SAN FRANCISCO -- Pacific Gas & Electric has emerged from a contentious bankruptcy saga that began after its long-neglected electrical grid ignited wildfires in California that killed more than 100 people.
The nation's largest utility announced Wednesday it emerged from Chapter 11 bankruptcy and paid $5.4 billion in initial funds and 22.19% of its stock into a trust for victims of wildfires caused by its outdated equipment.
“This is an important milestone, but our work is far from over,” Bill Smith, PG&E interim chief executive officer, said in a statement. “Our emergence from Chapter 11 marks just the beginning of PG&E’s next era — as a fundamentally improved company and the safe, reliable utility that our customers, communities and California deserve.”
A federal judge last month approved a $58 billion plan for the company to emerged from bankruptcy by June 30, the deadline that the company had to meet to qualify for coverage from a $21 billion wildfire insurance fund created by California last year.
U.S. Bankruptcy Judge Dennis Montali's decision cleared the way for PG&E to pay $25.5 billion for losses from devastating fires in 2017 and 2018.
Dozens of lawsuits were settled during the ordeal, with $13.5 billion earmarked for more than 80,000 people who lost family, homes, businesses and other property in the fires.
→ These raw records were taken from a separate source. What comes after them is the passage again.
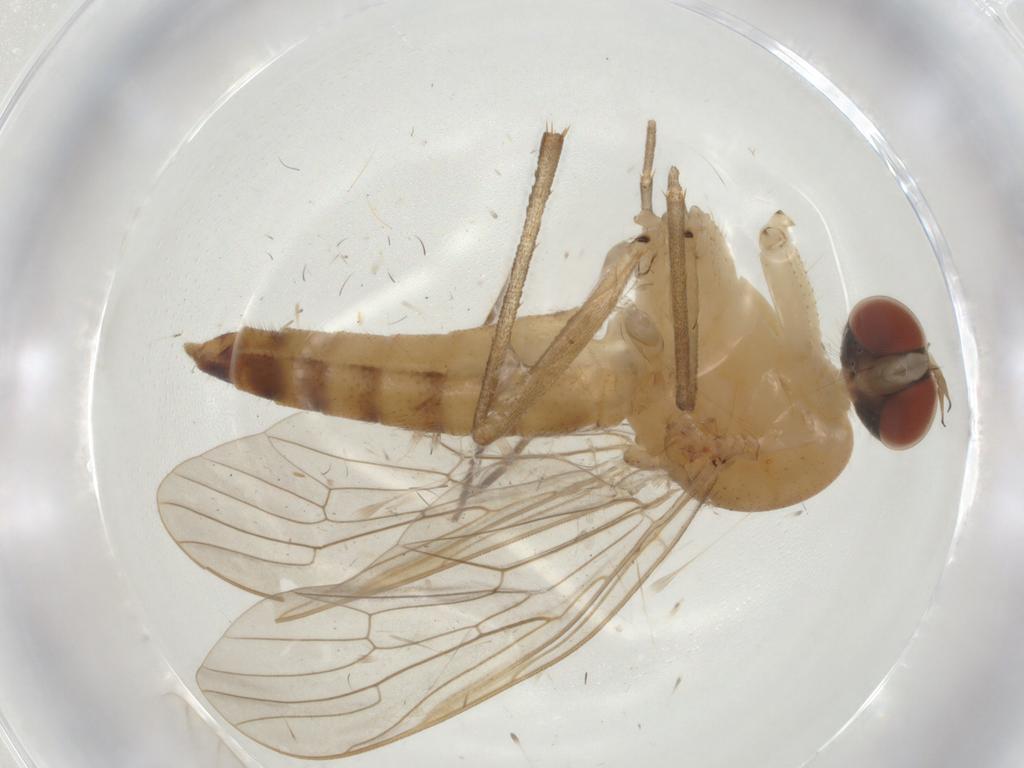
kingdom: Animalia
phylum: Arthropoda
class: Insecta
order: Diptera
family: Apsilocephalidae
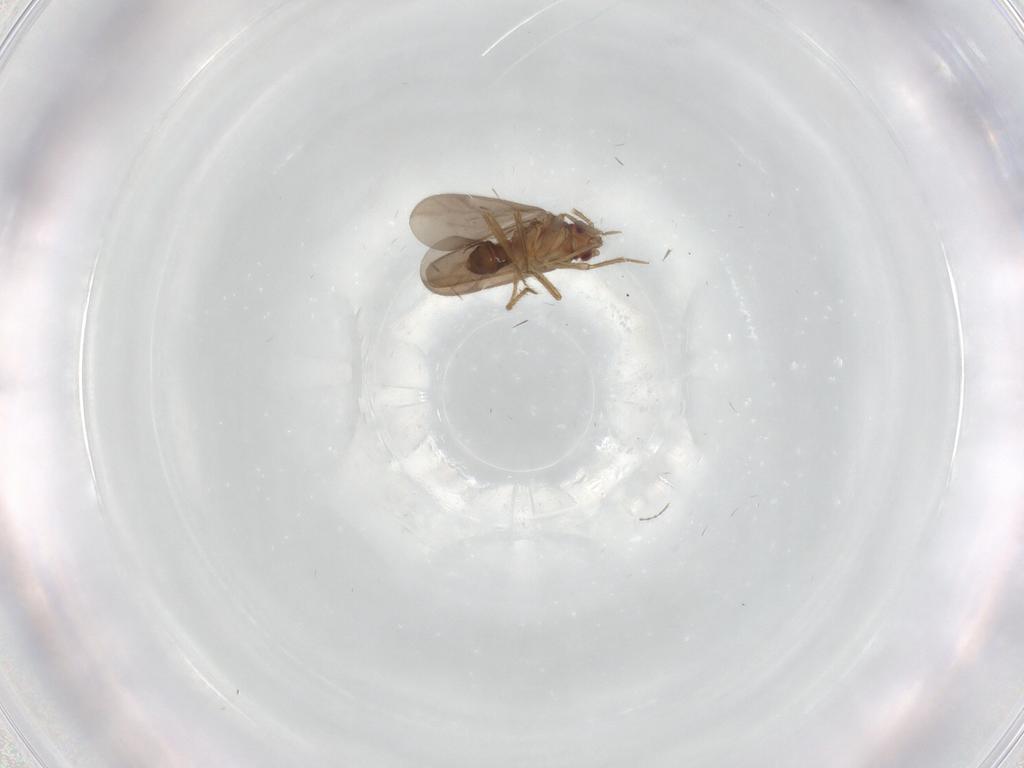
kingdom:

The company plans to find a new CEO to replace Bill Johnson, who stepped down June 30 after just 14 months on the job. It has overhauled its board of directors, including 11 members who were just recently appointed. PG&E also has committed to slicing up its sprawling territory into regional units to be more responsive to the different needs of the 16 million people who rely on it for power.
Financing the plan requires PG&E to nearly double its debt, saddling the company with a burden its critics fear will make it more difficult to raise the estimated $40 billion for improvements that the utility still needs to make to its electrical grid.
This marks the second time in 16 years that PG&E has navigated a complex bankruptcy case that has raised questions about how it should operate in the future. The last time the company emerged from bankruptcy, in 2004, electricity rates soared and management focused even more on boosting profits instead of upgrading its power supply.